Esa idea expresada por Saint-Simon, “la calma no será restablecida mientras los gobernados no alcancen su objetivo”, será retomada en obras posteriores. Retrata, quizá mejor que ninguna otra frase, el estado de precariedad política que caracterizará los dos siglos posteriores bajo el régimen capitalista. La clase dominante intentando que los trabajadores (los gobernados) acepten su situación de opresión, mientras éstos una y otra vez salen a la lucha para cuestionar su sumisión económica y política. Podríamos pensar que Saint-Simon se refiere aquí pura y exclusivamente a la burguesía, que ha hecho una revolución pero debe compartir el poder con los restos de la nobleza y el clero. Pero en eso consiste la rica ambigüedad (no consciente, desde ya) de su pensamiento: por un lado, remite a lo que está delante de sus ojos, la situación de una burguesía que no ha terminado de tomar el poder; por el otro, a los gobernados en referencia al gobierno, con lo cual alude a aquellos que no están en el poder y no se resignan a que la libertad y la igualdad no les haya tocado en el reparto social.18

Si bien Saint-Simon acepta un gobierno monárquico constitucional,19 plantea una organización del gobierno a través de tres cámaras que anticipa en cierta manera un gobierno puramente parlamentario. Propone una cámara “de invención”, una cámara “de examen” y una cámara “de ejecución” (O.C., III: 2136-2140). En la primera se generarían no solamente las leyes sino también las ideas para desarrollar la producción del país, en la segunda se examinarían las propuestas y la tercera estaría encargada de llevarlas a cabo. La cámara de invención estaría conformada por 300 miembros, de los cuales 200 serían ingenieros, 50 literatos, 25 pintores, 15 escultores o arquitectos y 10 músicos.20 Su tarea sería presentar proyectos de “trabajos públicos”: secar pantanos, habilitar tierras para el cultivo, construir rutas y abrir canales.21 También estaría encargada de planificar las fiestas públicas. La cámara de examen estaría compuesta por físicos o científicos de la naturaleza y la tercera por todas las ramas de la industria, en forma proporcional. Estas especificaciones, quizá la parte más “utópica” del ideario sansimoniano, demuestran que su autor prefería una representación que hoy llamaríamos “corporativa” a la representación abstracta donde cada persona tiene un voto similar a los otros. La sociedad capitalista naciente no había estabilizado todavía ni su idea de representación ni su modelo de sufragio (Rosanvallon, 1992, 1998), aunque estaba cómoda con la restricción del voto a la parte más rica de la población a través del voto censitario, con el que, por otra parte, Saint-Simon coincidía. Proponer que cada grupo social tenga una representación fija en un organismo parlamentario es un intento por transparentar el vínculo entre el poder y las bases sociales de ese poder, relación que la burguesía trata de opacar, de velar, todo el tiempo que le es posible.

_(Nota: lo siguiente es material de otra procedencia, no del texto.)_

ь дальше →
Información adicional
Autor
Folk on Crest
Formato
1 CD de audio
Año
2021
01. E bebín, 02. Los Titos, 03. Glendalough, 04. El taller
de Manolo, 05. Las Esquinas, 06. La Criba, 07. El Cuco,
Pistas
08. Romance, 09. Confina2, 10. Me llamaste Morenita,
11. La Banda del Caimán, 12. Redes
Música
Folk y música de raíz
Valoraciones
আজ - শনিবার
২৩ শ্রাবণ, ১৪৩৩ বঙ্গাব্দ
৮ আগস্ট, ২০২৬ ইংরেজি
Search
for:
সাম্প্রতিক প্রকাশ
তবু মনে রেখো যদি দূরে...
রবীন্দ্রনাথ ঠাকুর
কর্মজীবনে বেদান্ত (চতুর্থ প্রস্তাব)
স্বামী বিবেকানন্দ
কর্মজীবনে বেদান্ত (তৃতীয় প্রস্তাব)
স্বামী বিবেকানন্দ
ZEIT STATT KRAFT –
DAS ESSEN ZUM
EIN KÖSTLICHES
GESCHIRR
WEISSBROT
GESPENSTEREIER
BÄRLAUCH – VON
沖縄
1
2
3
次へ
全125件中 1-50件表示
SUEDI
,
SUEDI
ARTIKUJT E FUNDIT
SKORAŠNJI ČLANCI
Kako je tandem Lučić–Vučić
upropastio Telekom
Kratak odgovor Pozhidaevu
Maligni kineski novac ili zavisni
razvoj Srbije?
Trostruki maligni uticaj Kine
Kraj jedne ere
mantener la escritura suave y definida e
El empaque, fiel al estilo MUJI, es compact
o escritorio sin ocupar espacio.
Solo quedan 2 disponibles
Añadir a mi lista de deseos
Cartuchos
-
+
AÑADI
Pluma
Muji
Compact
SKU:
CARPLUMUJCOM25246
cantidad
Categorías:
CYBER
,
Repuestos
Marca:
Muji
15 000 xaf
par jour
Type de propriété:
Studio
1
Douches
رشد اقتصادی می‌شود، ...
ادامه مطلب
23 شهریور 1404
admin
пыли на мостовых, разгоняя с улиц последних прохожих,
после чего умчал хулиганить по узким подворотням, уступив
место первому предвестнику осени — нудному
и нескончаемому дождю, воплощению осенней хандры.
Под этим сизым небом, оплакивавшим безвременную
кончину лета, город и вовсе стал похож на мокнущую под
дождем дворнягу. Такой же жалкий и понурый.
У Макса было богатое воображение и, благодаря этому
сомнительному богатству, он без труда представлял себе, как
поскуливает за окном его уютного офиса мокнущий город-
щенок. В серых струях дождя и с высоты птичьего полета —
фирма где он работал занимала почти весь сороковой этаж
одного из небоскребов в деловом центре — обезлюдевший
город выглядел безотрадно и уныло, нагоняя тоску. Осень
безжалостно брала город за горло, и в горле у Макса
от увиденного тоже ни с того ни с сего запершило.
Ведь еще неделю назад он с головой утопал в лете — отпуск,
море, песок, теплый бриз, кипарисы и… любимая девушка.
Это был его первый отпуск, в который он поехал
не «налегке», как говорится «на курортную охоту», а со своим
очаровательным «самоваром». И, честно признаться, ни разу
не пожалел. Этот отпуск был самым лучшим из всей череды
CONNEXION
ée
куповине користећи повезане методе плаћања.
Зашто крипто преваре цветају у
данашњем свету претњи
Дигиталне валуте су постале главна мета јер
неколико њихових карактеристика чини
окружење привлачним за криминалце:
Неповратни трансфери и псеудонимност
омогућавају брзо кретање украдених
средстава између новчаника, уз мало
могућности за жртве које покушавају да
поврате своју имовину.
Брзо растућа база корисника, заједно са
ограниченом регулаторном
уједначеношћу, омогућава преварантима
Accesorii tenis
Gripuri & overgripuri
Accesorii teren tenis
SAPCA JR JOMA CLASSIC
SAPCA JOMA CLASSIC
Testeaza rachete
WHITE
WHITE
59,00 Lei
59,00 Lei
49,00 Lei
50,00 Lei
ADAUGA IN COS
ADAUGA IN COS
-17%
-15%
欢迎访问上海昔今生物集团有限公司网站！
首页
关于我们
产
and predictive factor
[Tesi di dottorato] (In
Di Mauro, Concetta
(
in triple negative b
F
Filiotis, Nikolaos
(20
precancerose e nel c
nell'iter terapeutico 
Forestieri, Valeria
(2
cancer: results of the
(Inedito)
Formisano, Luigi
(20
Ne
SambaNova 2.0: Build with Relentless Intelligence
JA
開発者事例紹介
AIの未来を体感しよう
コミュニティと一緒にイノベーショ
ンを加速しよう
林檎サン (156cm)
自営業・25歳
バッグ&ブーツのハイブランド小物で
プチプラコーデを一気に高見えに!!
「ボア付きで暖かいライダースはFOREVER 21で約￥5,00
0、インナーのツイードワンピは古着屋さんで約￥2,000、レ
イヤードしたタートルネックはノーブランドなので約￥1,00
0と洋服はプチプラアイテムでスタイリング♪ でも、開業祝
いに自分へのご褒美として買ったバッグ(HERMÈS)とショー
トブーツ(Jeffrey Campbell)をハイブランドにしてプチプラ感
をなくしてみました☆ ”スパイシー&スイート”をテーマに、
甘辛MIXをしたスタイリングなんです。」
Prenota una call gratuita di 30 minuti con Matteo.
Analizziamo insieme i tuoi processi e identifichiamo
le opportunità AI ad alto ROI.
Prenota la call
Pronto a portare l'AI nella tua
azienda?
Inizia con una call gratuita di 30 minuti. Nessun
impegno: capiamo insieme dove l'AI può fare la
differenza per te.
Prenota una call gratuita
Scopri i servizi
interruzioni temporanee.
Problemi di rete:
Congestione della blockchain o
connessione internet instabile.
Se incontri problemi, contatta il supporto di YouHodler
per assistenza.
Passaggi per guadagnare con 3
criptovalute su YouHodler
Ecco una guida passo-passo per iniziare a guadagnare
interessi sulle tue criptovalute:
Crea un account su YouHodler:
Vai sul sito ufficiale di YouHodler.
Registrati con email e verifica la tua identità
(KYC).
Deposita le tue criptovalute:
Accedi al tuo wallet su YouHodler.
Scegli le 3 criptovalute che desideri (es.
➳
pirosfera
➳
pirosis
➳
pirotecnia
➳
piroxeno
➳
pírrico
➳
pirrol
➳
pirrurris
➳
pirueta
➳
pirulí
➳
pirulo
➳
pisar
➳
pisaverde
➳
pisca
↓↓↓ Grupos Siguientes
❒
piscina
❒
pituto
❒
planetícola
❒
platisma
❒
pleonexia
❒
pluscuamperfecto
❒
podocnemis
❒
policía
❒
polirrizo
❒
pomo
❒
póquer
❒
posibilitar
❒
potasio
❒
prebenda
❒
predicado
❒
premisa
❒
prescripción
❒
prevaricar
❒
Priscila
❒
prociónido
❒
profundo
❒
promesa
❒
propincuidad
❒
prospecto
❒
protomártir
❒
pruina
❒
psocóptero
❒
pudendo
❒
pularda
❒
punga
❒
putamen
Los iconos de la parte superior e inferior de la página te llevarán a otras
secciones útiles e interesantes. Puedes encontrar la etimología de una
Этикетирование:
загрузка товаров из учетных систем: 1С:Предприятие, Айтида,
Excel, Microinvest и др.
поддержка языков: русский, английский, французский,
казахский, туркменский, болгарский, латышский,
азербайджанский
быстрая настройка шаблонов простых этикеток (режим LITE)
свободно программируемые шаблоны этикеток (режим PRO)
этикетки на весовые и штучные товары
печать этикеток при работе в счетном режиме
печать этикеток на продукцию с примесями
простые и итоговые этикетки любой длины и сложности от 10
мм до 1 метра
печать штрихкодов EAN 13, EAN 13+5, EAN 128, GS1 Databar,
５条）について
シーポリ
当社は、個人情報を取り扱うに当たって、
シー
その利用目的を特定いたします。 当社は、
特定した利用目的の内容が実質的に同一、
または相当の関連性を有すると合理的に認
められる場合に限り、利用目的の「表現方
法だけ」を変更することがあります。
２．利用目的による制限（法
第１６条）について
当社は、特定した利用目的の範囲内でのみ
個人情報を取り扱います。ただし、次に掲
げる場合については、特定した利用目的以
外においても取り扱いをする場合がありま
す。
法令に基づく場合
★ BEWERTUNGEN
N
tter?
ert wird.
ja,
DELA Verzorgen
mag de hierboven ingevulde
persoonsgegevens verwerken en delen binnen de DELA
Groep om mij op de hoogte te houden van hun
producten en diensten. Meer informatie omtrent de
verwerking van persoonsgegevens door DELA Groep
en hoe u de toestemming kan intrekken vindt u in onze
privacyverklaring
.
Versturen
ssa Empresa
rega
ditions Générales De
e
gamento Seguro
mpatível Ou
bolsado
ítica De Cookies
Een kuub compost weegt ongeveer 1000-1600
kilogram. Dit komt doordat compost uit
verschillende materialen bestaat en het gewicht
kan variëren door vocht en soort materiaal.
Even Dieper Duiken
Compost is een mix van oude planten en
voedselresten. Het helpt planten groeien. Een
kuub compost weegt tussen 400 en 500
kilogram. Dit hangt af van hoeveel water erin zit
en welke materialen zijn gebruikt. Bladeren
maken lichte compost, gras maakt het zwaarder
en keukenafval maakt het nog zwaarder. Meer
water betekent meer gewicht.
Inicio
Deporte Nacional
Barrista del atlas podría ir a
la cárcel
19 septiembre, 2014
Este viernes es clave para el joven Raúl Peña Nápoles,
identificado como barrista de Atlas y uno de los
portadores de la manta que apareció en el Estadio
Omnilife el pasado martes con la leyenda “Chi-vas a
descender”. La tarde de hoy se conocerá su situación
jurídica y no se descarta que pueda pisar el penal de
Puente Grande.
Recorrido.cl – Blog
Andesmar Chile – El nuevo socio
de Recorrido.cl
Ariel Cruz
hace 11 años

Saint-Simon en ese sentido abogó siempre por un sinceramiento del poder, pero porque concebía que el “tercer estado”, los productores, aun con sus diferencias internas (no solamente de actividades sino también de fortunas) conformaba un cuerpo político con intereses coincidentes, ya que todos, patrones y obreros, científicos y artistas, se beneficiaban con el desarrollo de la industria. Saint-Simon parece querer desplegar la “utopía” liberal propia de la época de la Revolución que decía que, con el nuevo régimen, todos serían libres e iguales.